Northern Hemisphere flu activity remains high but appears past peak
Flu activity in the Northern Hemisphere remains high but has likely peaked, with several regions detecting increases in flu B, the World Health Organization (WHO) said in an Apr 4 update.
Flu levels in North America remain elevated because of H1N1 circulation, and Canada reported increasing proportions of flu B.
Europe continues to experience increases in flu B detections, especially in northern countries, though flu levels appear to have peaked in most regions, the WHO said.
Activity is elevated in northern temperate Asia, with rising detections of flu B, particularly in China and South Korea, the WHO said. Mongolia reported elevated flu B detections and high numbers of flu-related deaths. Flu levels remained low elsewhere in Asia, with flu B predominating, the WHO said.
Flu levels in the tropical Americas were low, with the exception of elevated severe illness associated with H1N1 in Jamaica and with respiratory syncytial virus (RSV) in Ecuador. Brazil and Guatemala reported high H1N1 circulation.
Activity in northern Africa appears to have peaked, although Tunisia reported increased detections of flulike illness. Ghana and Kenya saw mild rises in H1N1 and flu B, respectively, the WHO said.
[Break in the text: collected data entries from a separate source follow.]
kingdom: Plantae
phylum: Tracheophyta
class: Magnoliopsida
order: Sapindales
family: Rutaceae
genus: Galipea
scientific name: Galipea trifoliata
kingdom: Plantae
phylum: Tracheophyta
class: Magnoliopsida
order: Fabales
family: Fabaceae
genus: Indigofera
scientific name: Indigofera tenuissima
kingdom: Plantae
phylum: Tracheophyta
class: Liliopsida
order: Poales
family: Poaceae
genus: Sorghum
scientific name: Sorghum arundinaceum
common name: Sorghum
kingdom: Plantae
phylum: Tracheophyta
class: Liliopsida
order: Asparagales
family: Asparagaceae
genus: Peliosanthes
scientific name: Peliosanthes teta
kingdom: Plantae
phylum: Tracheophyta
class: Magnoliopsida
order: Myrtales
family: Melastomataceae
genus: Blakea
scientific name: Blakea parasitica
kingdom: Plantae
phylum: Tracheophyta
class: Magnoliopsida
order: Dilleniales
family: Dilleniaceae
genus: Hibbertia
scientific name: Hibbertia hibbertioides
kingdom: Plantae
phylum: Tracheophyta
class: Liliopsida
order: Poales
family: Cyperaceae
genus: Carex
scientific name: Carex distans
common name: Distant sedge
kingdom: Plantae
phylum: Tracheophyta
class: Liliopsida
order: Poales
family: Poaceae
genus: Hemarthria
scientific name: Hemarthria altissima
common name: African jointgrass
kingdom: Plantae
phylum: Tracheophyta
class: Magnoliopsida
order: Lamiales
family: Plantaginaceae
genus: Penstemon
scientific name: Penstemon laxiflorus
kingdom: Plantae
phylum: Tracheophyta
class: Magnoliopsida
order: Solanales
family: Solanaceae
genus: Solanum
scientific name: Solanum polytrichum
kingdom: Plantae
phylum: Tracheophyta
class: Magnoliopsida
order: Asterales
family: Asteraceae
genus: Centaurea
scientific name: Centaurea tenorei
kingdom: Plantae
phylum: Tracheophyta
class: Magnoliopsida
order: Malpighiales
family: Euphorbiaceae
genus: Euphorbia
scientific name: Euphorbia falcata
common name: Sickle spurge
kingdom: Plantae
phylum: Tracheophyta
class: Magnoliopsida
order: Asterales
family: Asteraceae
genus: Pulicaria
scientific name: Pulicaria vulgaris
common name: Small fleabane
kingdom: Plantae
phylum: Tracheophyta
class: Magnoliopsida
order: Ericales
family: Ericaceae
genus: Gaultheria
Globally, influenza A made up 61.7% of 40,448 flu detections in recent weeks, and of the subtyped samples, 87.5% were the 2009 H1N1 virus and 12.5% were H3N2. Of the 15,475 subtyped flu B samples, only 18.3% were from the Yamagata lineage, the B strain used in this season's trivalent Northern Hemisphere flu vaccines.
Apr 4 WHO update
More H5N1 poultry outbreaks reported in central Nigeria
Nigeria continues to battle highly pathogenic H5N1 avian flu in poultry, with the country's government yesterday reporting three new outbreaks to the World Organization for Animal Health (OIE).
Two outbreaks, beginning on Mar 31 and Apr 1, occurred on farms in Nigeria's central Plateau province. The first outbreak involved 13,536 pullets and layers in the town of Ranya Lowcost, of which 200 birds became infected and died; the remaining poultry were culled to prevent the spread of the virus. The second outbreak, in the town of Bamkap, killed 76 layers out of a flock of 4,878, and the rest were destroyed.
A third outbreak involving a backyard flock of 204 pullets, also in Plateau province, began on Mar 31. Two birds died, and the remainder of the flock was culled.
"Poor farm biosecurity" is listed as a contributor to all three outbreaks. A resurgence of H5N1 has occurred in several parts of Africa over the past year, with Nigerian farms and flocks particularly affected.